Mercredi soir, vers 17 h, un dramatique accident a coûté la vie à un jeune homme âgé de 28 ans sur la Nationale 25 à hauteur de Genappe. Pour une raison inconnue (distraction, vitesse, visibilité…), le conducteur d’une camionnette de la société Ores a percuté de plein fouet l’arrière d’un tracteur. D’une incroyable violence, le choc n’a laissé aucune chance au conducteur de la camionnette.

Rapidement, la question de la circulation des tracteurs sur cette voirie limitée à 120km/h s’est posée. Et si le conducteur de l’engin agricole n’est peut-être pas en faute, du côté de Vias (anciennement IBSR), on se montre très clair : "Nous sommes favorables à une interdiction des tracteurs sur les voiries limitées à 120km/h", clame Benoît Godart, le porte-parole.

Il faut dire que la différence de vitesse entre les engins agricoles qui circulent à 40km/h et les voitures qui dépassent les 120 ne pardonne pas en cas d’accrochage. "Cette mixité n’est pas bonne en termes de sécurité et de mobilité. Forcément, l’une des solutions serait de les interdire et de les faire passer par des voiries limitées à 50km/h. Généralement, les agriculteurs ne doivent pas faire 50 kilomètres et ils devraient perdre peut-être 4-5 minutes. Je pense que le jeu en vaut la chandelle."

Du côté des forces de l’ordre de Nivelles-Genappe, on est également favorable à cette interdiction à condition d’apporter une alternative. "Oui, nous sommes plutôt favorables à cette interdiction", confirme le chef de corps Pascal Neyman. "Techniquement, je pense qu’il serait envisageable de créer une nouvelle bande de circulation réservée aux engins agricoles sur la N25. Mais les interdire sans prendre de dispositions, ce n’est pas concevable.

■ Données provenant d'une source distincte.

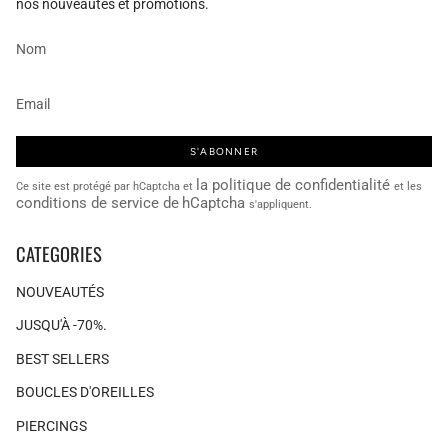
nos nouveautés et promotions.
S'ABONNER
la politique de confidentialité
Ce site est protégé par hCaptcha et
et les
conditions de service de
hCaptcha
s'appliquent.
CATEGORIES
NOUVEAUTÉS
JUSQU'À -70%.
BEST SELLERS
BOUCLES D'OREILLES
PIERCINGS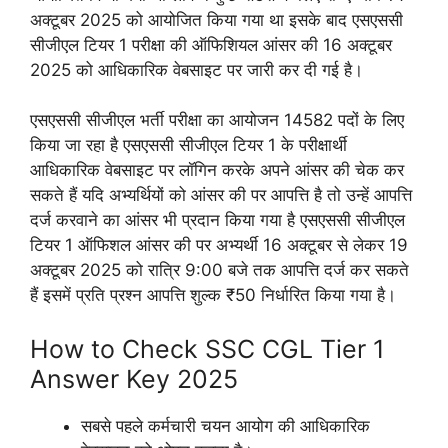
अक्टूबर 2025 को आयोजित किया गया था इसके बाद एसएससी
सीजीएल टियर 1 परीक्षा की ऑफिशियल आंसर की 16 अक्टूबर
2025 को आधिकारिक वेबसाइट पर जारी कर दी गई है।
एसएससी सीजीएल भर्ती परीक्षा का आयोजन 14582 पदों के लिए
किया जा रहा है एसएससी सीजीएल टियर 1 के परीक्षार्थी
आधिकारिक वेबसाइट पर लॉगिन करके अपने आंसर की चेक कर
सकते हैं यदि अभ्यर्थियों को आंसर की पर आपत्ति है तो उन्हें आपत्ति
दर्ज करवाने का आंसर भी प्रदान किया गया है एसएससी सीजीएल
टियर 1 ऑफिशल आंसर की पर अभ्यर्थी 16 अक्टूबर से लेकर 19
अक्टूबर 2025 को रात्रि 9:00 बजे तक आपत्ति दर्ज कर सकते
हैं इसमें प्रति प्रश्न आपत्ति शुल्क ₹50 निर्धारित किया गया है।
How to Check SSC CGL Tier 1
Answer Key 2025
सबसे पहले कर्मचारी चयन आयोग की आधिकारिक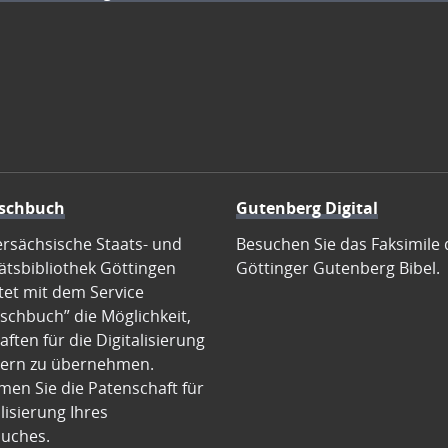
schbuch
Gutenberg Digital
ersächsische Staats- und
Besuchen Sie das Faksimile 
ätsbibliothek Göttingen
Göttinger Gutenberg Bibel.
tet mit dem Service
schbuch” die Möglichkeit,
ften für die Digitalisierung
ern zu übernehmen.
en Sie die Patenschaft für
alisierung Ihres
uches.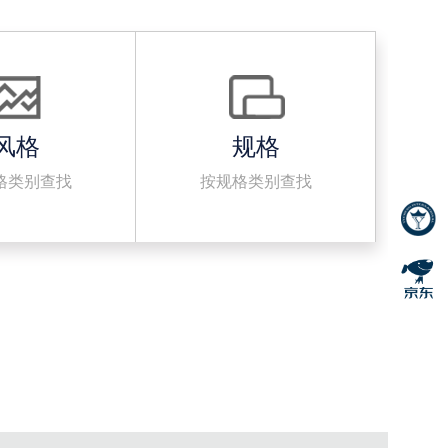
风格
规格
格类别查找
按规格类别查找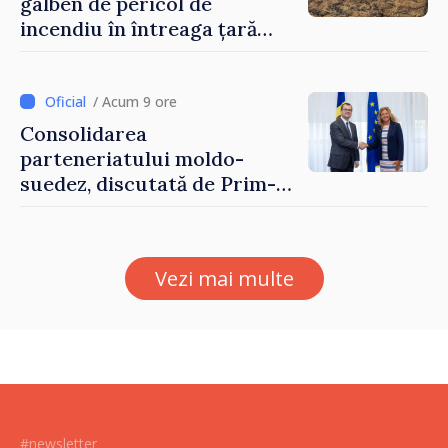
galben de pericol de
incendiu în întreaga țară
până pe 14 august
/ Acum 9 ore
Consolidarea
parteneriatului moldo-
suedez, discutată de Prim-
ministrul Vasile Tofan și
Ambasadoarea Suediei,
Petra Lärke
Vezi mai multe
#newsletter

On ne peut pas faire passer les tracteurs par le centre des communes par exemple."

Des solutions ont été trouvées non loin, du côté de Frasnes où des ronds-points étaient problématiques. Ceux-ci ont été agrandis en trois petites semaines et tout le monde y trouve son bonheur. Une solution à garder dans un coin de la tête lorsque les discussions concernant cette interdiction reviendront concrètement sur la table.